Jakarta –
Read More : Steam Summer Sale 2025 Digelar, Ini Game PC Bagus di Bawah Rp 50 Ribu
Kepala Badan Pengawas Obat dan Makanan (BPOM) Taruna Ikrar menjelaskan hasil kegiatan peningkatan pengawasan dan penindakan BPOM pada Oktober-November 2024 terhadap produksi dan peredaran produk kosmetik yang mengandung bahan impor ilegal dan/atau berbahaya antara lain
Berdasarkan hasil peningkatan kegiatan pengawasan dan penindakan yang dilakukan oleh Unit Pelaksana Teknis (UPT), BPOM mengidentifikasi pelanggaran dan dugaan kejahatan dalam produksi dan peredaran produk kosmetik yang mengandung bahan ilegal dan/atau berbahaya dengan nilai deteksi lebih dari Rp. 8,91 miliar. .
Berdasarkan jenis pelanggaran dalam temuan tersebut, nilai ekonomi terbesar yang melampaui Rp 4,59 miliar adalah pelanggaran produksi/distribusi kosmetik yang mengandung bahan berbahaya. Pelanggaran selanjutnya adalah peredaran kosmetik ilegal dengan nilai ekonomi lebih dari Rp 4,32 miliar.
Sebagian besar produk kosmetik yang diimpor secara ilegal dan/atau mengandung bahan berbahaya didistribusikan dan dipromosikan secara online, terutama melalui e-commerce. Beberapa dari 69 merek yang ditemukan antara lain Lameila, Aichun Beauty, Wnp’l, Mila Color, 2099, Xixi, Jiopoian, SVMY, Tanako dan Anylady.

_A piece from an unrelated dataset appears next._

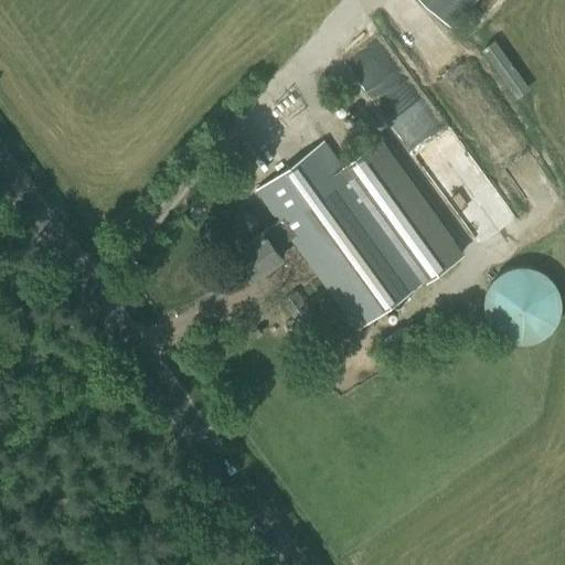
[(419,0),(450,29),(476,0),(419,0)]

“Temuan produk kosmetik ilegal mayoritas merupakan produk impor dari China, namun ada juga beberapa produk dari Korea, Malaysia, Thailand, Filipina, dan India. Dari segi bahan berbahaya, sebagian besar produk kosmetik ilegal sudah ada hasil uji. diketahui “mengandung bahan terlarang yaitu merkuri dan pewarna rhodamin B (merah K10),” kata Kepala BPOM seperti dikutip dari situsnya, Sabtu. (01.04.2025).
Produk kosmetik yang mengandung merkuri dapat menyebabkan perubahan warna kulit berupa flek hitam (ochronosis), alergi, iritasi kulit, sakit kepala, diare, muntah-muntah dan kerusakan ginjal. Sementara itu, warna Merah K3 dan Merah K10 yang sering disalahgunakan dalam kosmetik memiliki sifat karsinogenik dan dapat menyebabkan gangguan fungsi hati dan kanker hati.

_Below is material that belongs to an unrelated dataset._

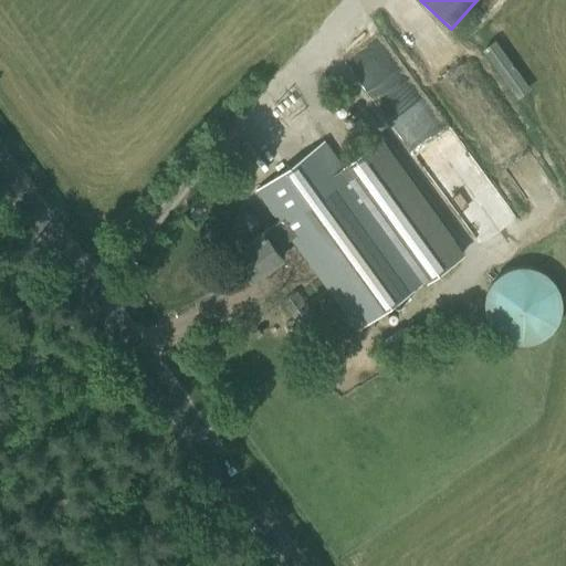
[(279,220),(292,239),(357,329),(463,254),(380,137),(341,166),(323,142),(257,190),(279,220)]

Selain kosmetik ilegal berbentuk produk jadi, BPOM juga berhasil menyita sejumlah barang bukti hasil operasi penindakan di Bandung. Barang bukti terdiri dari bahan baku obat dan produk curah (bahan dasar krim) yang dicampur dengan bahan obat yang digunakan dalam pembuatan produk perawatan kulit label biru pada usaha rumahan atau dengan cara ilegal.
Kegiatan produksi ini dilakukan oleh produsen yang tidak berwenang memproduksi kosmetik atau obat-obatan. Hasil pemantauan dan tindakan penindakan menunjukkan bahwa produk dan bahan baku mengandung bahan berbahaya dan/atau dilarang pada produk kosmetik seperti hidrokuinon, tretinoin, antibiotik, antijamur, dan steroid.
Produk ilegal yang mengandung bahan obat tersebut diketahui didistribusikan ke “klinik kecantikan” di Pulau Jawa (Bandung, Cimahi, Semarang, Solo, Yogyakarta, Surabaya, Mojokerto, dan Jember). Perkiraan nilai ekonomi dari 208 barang yang ditemukan sebesar Rp4,59 miliar.
Terkait temuan penguatan kegiatan pengawasan dan penindakan, BPOM mengenakan denda administratif pada dua kasus di Banten dan Jawa Timur, yakni berupa perintah mengeluarkan dan memusnahkan produk dari pasaran, pada kasus di Jawa Barat dan Jawa Tengah. , Penyidik Pegawai Negeri Sipil (PPNS) BPOM mengikuti projustitia tersebut.
Sesuai Pasal 435 UU Nomor 17 Tahun 2023, pelaku kejahatan yang memproduksi dan mengedarkan kosmetik di bawah standar dapat dipidana dengan pidana penjara paling lama 12 tahun atau denda paling banyak Rp5 miliar.
Berdasarkan hasil pantauan BPOM selama ini, 40 persen daerah rawan kejahatan narkoba dan makanan terkait dengan kosmetik. Tak hanya itu, hampir 43 persen pengaduan masyarakat terhadap produk ilegal yang diterima BPOM pada tahun 2024 juga terkait dengan kosmetik.